Milne was told that same day that a small dog was killed recently when it ran in the path of someone riding a mountain bike.

"But the people I heard it from were blaming it on the cyclist," said Milne. "I know most dog owners out there do act responsibly, but it only takes a few to ruin it for everyone."

Parks board commissioner Ian Robertson told the Courier parks staff are considering fencing.
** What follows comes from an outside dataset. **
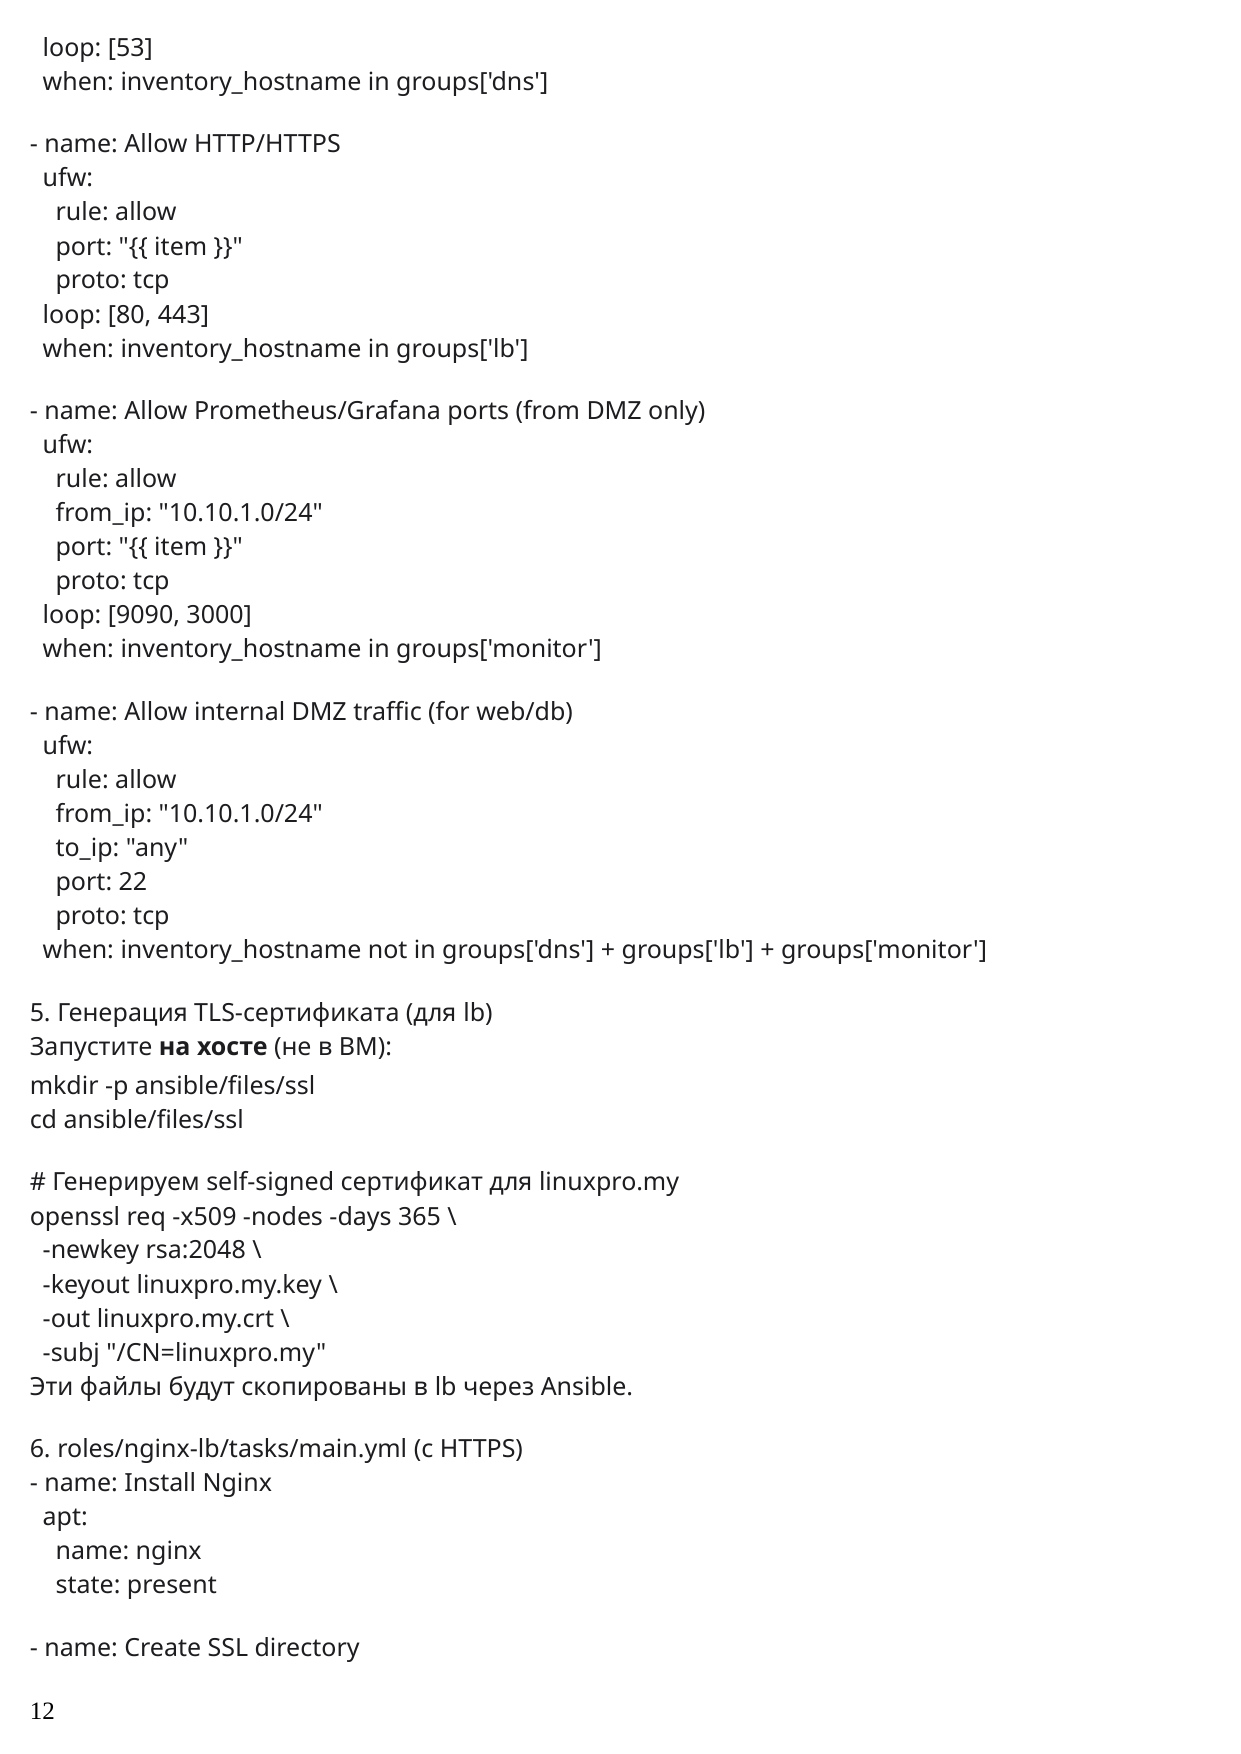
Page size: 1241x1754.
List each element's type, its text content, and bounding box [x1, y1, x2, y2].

A fenced-off area for small dogs is already in place in Stanley Park, while an environmentally sensitive area at Trout Lake is also fenced to keep dogs out.

"We do have some experience with fencing," said Robertson. "And anecdotally, I think it's a neat idea."

Robertson said a dog strategy task force, formed last September, took a break during the summer and will reconvene this fall. The task force was formed largely in response to complaints from residents about off-leash dogs in the city. Many dog owners claim there aren't enough off-leash areas in the city to properly walk their pets.